**Exercise instructions:**
Read through the data and count the lines that contain the string "indexed"; give only the result.
_ _ _ _
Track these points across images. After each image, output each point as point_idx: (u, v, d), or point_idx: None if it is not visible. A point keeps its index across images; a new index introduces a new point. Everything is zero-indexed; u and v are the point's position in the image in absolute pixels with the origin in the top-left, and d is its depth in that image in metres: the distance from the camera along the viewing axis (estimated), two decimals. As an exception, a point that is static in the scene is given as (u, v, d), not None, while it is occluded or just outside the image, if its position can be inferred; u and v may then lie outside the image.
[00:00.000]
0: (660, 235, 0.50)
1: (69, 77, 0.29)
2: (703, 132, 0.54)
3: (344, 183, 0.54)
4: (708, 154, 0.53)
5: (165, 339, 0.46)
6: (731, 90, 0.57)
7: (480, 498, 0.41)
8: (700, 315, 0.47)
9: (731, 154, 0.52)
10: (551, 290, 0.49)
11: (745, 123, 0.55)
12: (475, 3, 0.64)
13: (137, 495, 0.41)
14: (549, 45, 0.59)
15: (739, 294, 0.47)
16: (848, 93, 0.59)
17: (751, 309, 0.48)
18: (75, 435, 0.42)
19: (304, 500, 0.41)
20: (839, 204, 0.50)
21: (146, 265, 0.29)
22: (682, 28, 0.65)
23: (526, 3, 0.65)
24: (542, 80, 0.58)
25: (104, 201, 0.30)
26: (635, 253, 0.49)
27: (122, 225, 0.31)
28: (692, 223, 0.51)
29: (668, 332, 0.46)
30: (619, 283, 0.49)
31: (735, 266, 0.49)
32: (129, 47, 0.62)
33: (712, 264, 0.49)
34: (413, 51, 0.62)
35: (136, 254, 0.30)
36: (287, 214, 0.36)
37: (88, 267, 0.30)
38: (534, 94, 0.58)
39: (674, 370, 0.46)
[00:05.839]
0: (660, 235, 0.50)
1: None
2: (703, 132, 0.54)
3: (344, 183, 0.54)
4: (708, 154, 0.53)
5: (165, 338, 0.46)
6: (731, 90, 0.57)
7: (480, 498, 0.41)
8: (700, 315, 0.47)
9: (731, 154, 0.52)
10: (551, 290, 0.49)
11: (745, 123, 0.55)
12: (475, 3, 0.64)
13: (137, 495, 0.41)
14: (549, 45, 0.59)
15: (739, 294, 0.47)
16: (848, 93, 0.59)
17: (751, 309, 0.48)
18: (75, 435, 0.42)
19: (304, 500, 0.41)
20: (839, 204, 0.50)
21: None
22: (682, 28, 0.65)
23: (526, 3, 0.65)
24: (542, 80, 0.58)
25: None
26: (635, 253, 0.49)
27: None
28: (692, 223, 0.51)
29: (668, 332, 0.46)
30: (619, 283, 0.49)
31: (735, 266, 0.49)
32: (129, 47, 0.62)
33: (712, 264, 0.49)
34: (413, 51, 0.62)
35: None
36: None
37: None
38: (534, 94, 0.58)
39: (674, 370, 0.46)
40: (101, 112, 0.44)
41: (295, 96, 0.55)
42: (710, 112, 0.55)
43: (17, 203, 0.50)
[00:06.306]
_ _ _ _
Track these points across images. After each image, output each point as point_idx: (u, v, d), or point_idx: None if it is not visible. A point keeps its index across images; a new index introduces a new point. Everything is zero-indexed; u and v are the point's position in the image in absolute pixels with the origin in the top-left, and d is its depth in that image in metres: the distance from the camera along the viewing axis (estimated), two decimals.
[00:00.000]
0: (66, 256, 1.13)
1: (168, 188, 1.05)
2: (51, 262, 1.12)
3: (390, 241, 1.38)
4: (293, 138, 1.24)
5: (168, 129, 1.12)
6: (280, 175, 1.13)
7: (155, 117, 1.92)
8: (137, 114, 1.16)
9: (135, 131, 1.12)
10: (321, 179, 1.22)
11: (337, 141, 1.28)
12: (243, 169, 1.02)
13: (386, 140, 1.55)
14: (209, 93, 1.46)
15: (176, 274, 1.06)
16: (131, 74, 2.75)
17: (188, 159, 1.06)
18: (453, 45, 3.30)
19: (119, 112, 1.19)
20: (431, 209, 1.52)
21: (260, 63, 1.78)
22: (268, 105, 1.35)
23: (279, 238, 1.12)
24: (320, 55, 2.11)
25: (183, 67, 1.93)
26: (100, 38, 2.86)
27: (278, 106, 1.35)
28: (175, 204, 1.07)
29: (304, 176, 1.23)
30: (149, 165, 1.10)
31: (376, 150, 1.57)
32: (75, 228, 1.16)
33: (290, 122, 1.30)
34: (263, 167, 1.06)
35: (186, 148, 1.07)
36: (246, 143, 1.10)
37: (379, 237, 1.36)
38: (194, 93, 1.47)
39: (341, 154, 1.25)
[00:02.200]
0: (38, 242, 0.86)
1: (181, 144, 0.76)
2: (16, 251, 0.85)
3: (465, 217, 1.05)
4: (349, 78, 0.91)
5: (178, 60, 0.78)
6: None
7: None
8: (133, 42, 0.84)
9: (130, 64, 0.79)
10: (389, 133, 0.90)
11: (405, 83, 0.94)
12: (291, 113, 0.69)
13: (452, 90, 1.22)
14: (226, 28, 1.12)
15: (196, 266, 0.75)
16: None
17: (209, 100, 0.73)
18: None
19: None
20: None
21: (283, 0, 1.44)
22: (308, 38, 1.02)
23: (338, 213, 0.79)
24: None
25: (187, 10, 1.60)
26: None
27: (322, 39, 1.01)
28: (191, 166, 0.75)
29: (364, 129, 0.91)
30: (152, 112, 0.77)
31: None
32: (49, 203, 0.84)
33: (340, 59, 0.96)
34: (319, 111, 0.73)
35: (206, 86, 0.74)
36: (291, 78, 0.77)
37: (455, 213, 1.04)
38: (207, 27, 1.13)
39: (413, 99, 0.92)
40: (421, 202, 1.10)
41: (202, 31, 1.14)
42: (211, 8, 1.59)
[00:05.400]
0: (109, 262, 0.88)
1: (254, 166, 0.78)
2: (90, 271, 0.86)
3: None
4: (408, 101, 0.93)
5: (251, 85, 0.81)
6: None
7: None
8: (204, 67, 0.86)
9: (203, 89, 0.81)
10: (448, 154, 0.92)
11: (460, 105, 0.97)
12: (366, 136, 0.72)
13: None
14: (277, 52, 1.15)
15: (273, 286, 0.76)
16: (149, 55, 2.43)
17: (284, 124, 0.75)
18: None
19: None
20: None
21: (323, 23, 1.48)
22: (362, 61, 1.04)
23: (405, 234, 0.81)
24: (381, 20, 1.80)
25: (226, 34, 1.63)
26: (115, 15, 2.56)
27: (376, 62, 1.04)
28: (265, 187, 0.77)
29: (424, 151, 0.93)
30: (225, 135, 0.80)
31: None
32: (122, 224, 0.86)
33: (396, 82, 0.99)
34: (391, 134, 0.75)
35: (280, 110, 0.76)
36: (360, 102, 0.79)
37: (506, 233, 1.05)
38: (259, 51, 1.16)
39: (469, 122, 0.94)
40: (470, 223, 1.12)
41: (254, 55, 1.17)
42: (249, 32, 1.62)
_ _ _ _
**Expected output:**
2